Why the truck industry pay model is fundamentally flawed
Study will focus on how different payment models – hourly, per mile and per trip – correlate with preventable truck accidents and safe driving habits
Readers of this trucking legal blog are already well aware that we view the entire trucking industry pay system as a fundamentally unsafe business model.
Under the current pay model, most drivers are paid by the mile. So there is more of an incentive for truck drivers to violate mandatory safety rules. After all, the more miles they drive, the more money they make. Truckers are generally not paid by the hour, which is much safer.
So, the trucker who drives exhausted or is over his hours of service, is not only getting paid, but he is getting paid more to drive even when it’s a threat to his own safety and everyone else on the road.
Safety lobbyists have long been pushing for reform of this dangerous industry standard. In fact, many union groups have already made the switch. We also discussed this issue last year, when one trucking company that does pay by the hour, Dupre Logistics, was shown to have dramatically reduced its driver turnover and improve safety by switching to an hourly pay model.
Well, it looks like the Federal Motor Carrier Safety Administration (FMCSA) is now looking more aggressively into the issue. The FMCSA recently announced that it sent to the White House’s Office of Management and Budget a request for its approval on a study that will seek to determine the correlation between driver pay and safety.
The FMCSA says it hopes to determine whether a relationship exists between how drivers get paid — mileage, hourly, percentage, etc. — and their safety performance. This includes the likelihood that the driver is involved in causing a preventable crash.
Commercial transportation companies can switch for the right reason or they can switch for the wrong reason. The right reason is because – as Dupre Logistics and as I believe the FMCSA study will show – there’s certainly a correlation between being paid by mile and an increased likelihood of a crash, especially when compared to truckers being paid by the hour.

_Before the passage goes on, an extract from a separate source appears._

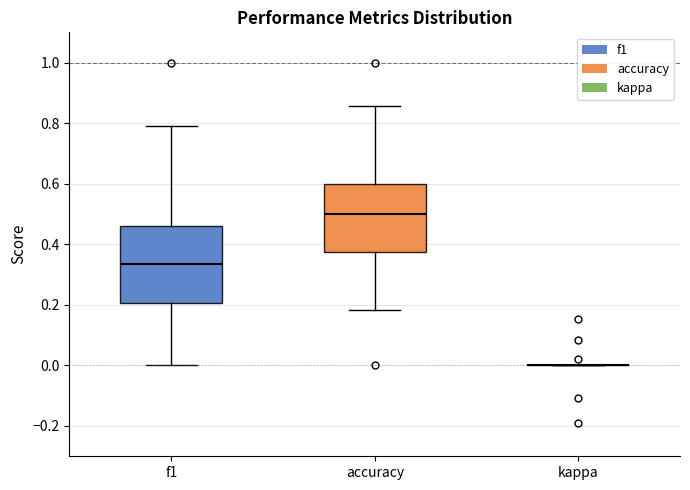

Reading left to right, transcribe this box plot: for each box, give where its median line is, the range the box spans, and where its two whiskers end, as read against the y-axis. The values are not printed on the chart, so give them approximately, as read against the axis.

f1: median 0.34, box 0.20 to 0.46, whiskers 0.00 to 0.80
accuracy: median 0.50, box 0.38 to 0.60, whiskers 0.18 to 0.86
kappa: box collapsed to a line at 0.00, whiskers 0.00 to 0.00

The wrong reason is because one day, a driver who should have stopped driving but was given incentive to continue, kills or seriously injures someone, and faces an attorney who raises this pay model in a lawsuit against the company. It has already been successfully litigated in many serious truck accident cases. And depending on the egregiousness of the safety violations committed, may even form the basis for an attorney adding an additional count for punitive damages against the company.